- [Written instruction]: Return each line below that contains the word "province".

- [The records]:

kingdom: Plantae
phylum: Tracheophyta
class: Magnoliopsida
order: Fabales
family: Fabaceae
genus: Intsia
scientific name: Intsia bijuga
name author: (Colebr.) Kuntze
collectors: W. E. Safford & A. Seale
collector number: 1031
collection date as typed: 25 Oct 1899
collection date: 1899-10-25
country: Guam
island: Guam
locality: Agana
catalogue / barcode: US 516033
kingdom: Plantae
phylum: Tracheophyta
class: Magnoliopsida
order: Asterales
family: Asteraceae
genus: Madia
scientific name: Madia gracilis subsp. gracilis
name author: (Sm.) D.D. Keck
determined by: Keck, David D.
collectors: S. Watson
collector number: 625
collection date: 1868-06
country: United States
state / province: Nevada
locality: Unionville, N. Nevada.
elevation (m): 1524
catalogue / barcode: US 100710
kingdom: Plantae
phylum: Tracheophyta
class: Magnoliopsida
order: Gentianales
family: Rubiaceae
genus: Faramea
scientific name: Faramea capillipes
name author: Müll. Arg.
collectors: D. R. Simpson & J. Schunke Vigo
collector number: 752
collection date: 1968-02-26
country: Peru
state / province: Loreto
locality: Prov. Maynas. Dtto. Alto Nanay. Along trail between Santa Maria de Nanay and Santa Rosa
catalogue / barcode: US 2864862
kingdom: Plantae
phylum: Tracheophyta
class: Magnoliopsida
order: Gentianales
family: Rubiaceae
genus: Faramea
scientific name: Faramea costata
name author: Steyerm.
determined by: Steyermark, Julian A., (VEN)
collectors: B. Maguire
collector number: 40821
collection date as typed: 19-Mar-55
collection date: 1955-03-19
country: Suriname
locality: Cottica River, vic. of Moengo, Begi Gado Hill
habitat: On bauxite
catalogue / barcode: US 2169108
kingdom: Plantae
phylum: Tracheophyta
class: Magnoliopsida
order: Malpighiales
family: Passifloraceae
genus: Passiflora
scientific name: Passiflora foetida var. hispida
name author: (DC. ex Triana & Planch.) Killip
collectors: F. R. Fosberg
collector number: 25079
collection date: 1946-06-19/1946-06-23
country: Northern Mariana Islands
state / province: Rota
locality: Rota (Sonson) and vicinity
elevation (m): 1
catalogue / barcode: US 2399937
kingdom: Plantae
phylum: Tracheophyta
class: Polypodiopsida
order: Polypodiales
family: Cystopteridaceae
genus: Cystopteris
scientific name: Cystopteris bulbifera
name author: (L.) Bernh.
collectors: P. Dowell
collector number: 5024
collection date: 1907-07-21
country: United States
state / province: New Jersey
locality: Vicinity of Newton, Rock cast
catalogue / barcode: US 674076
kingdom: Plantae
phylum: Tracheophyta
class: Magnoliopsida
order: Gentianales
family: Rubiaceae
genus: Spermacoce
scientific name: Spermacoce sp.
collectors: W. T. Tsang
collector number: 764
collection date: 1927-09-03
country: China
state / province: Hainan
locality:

- [Final result]:
state / province: Nevada
state / province: Loreto
state / province: Rota
state / province: New Jersey
state / province: Hainan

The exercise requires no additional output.